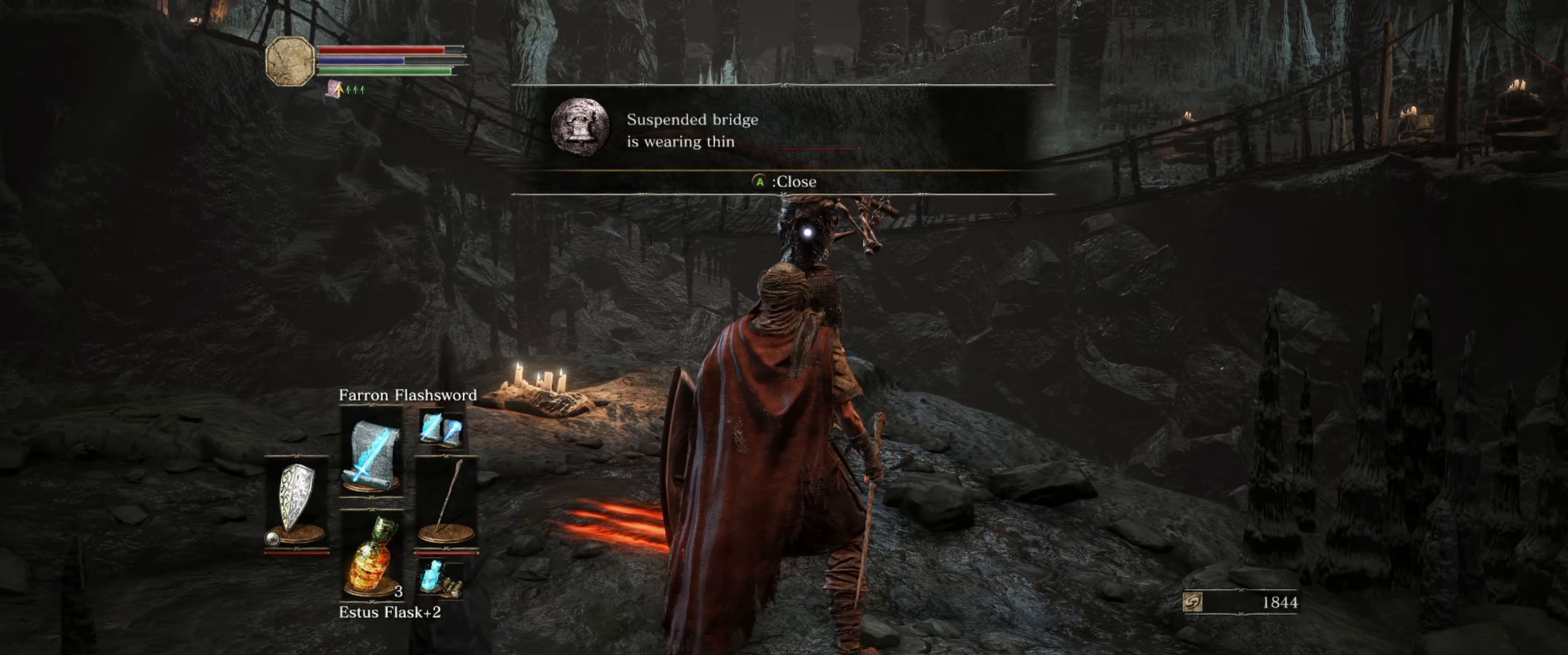
{"buttons": [], "left_stick": "center", "right_stick": "center", "events": []}
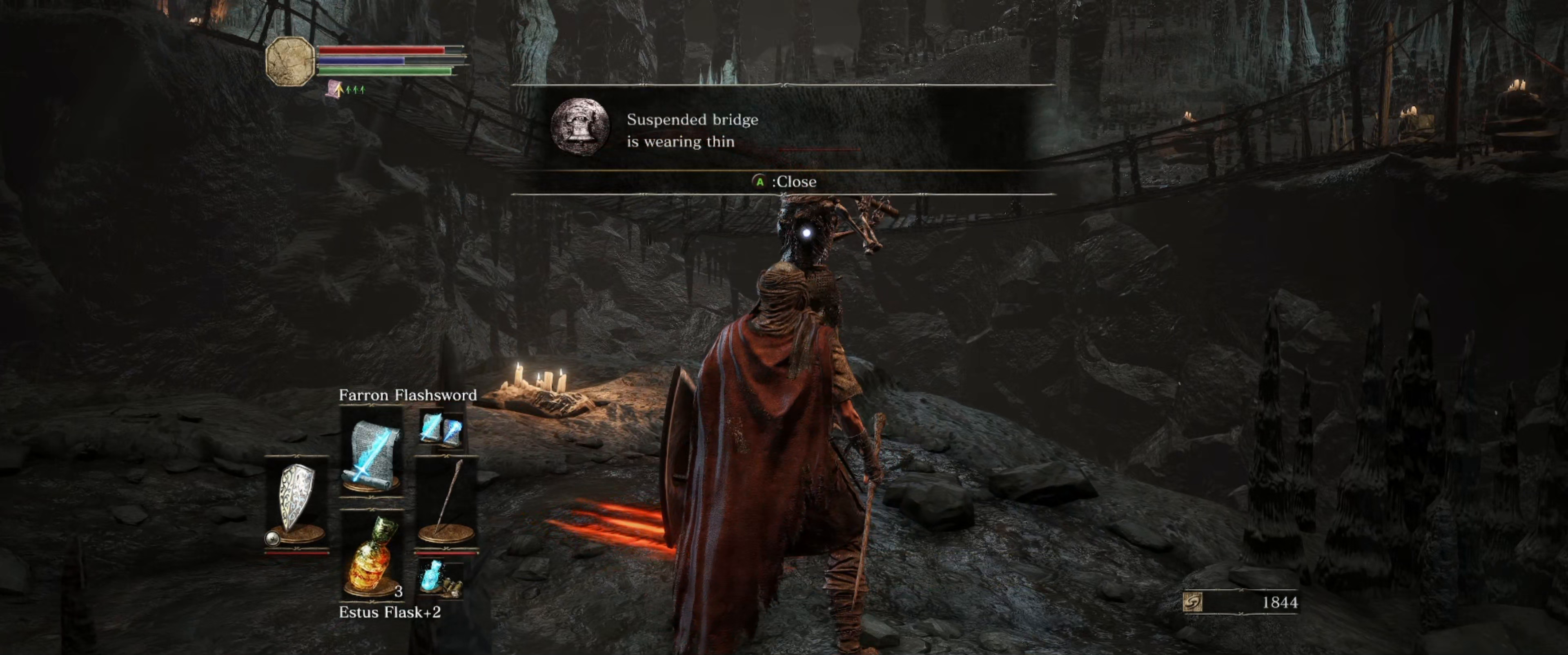
{"buttons": [], "left_stick": "center", "right_stick": "center", "events": []}
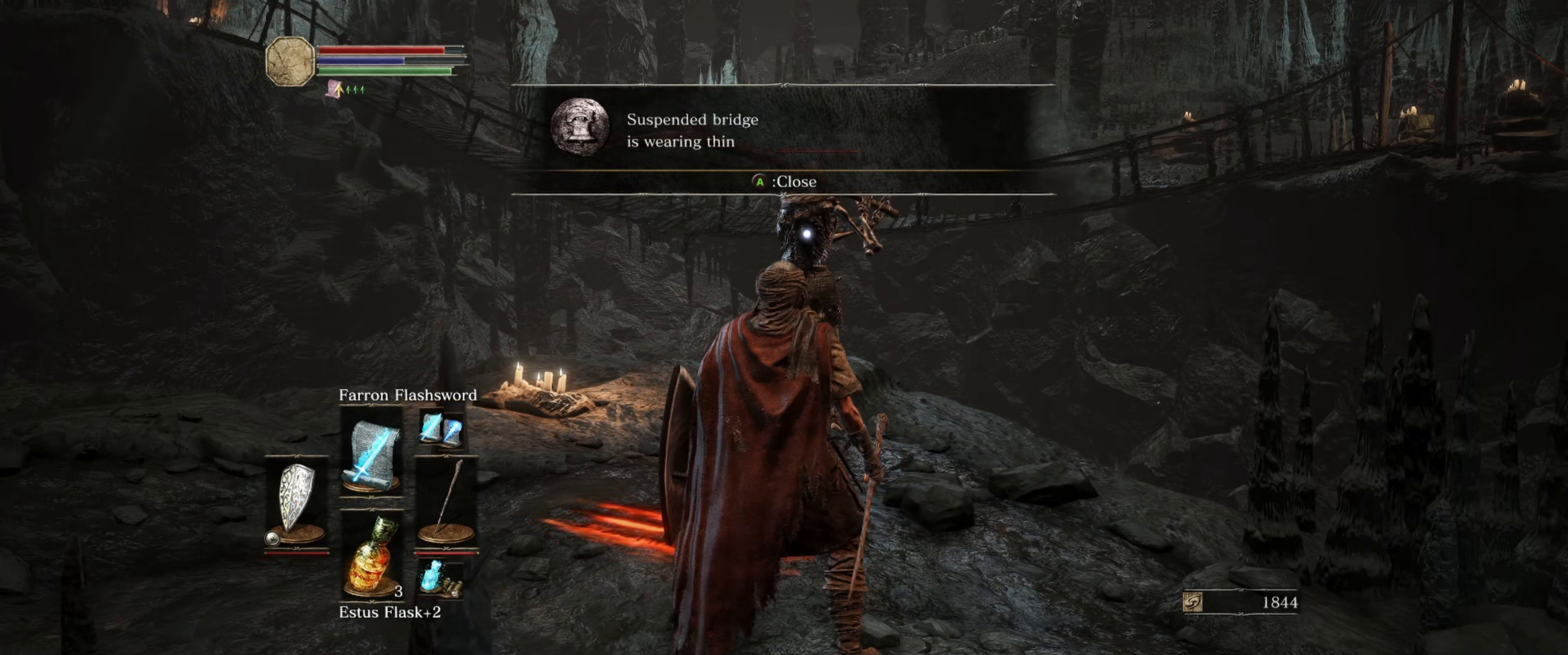
{"buttons": [], "left_stick": "center", "right_stick": "center", "events": []}
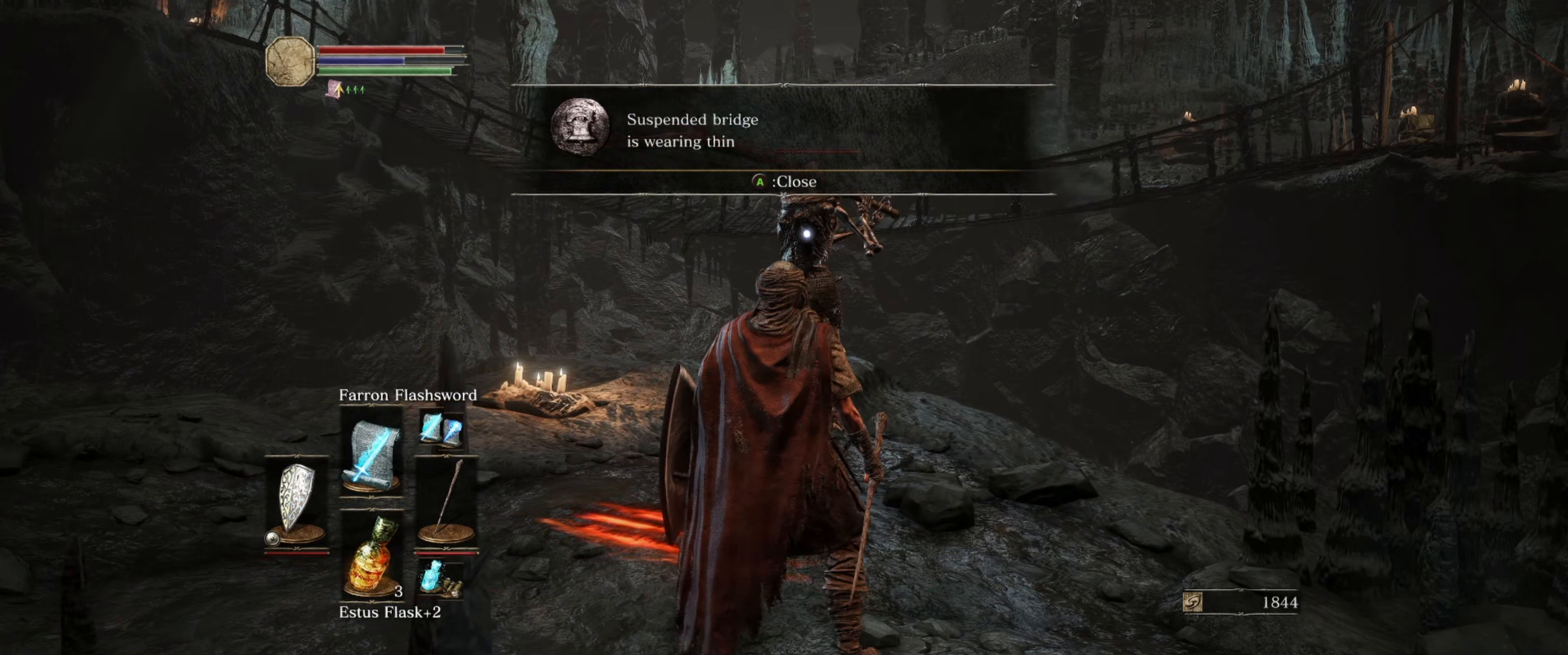
{"buttons": [], "left_stick": "center", "right_stick": "center", "events": []}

■ Try it ■
Repeat the listing above word for word. Do not include the pictures.

■ Written answer ■
{"buttons": [], "left_stick": "center", "right_stick": "center", "events": []}
{"buttons": [], "left_stick": "center", "right_stick": "center", "events": []}
{"buttons": [], "left_stick": "center", "right_stick": "center", "events": []}
{"buttons": [], "left_stick": "center", "right_stick": "center", "events": []}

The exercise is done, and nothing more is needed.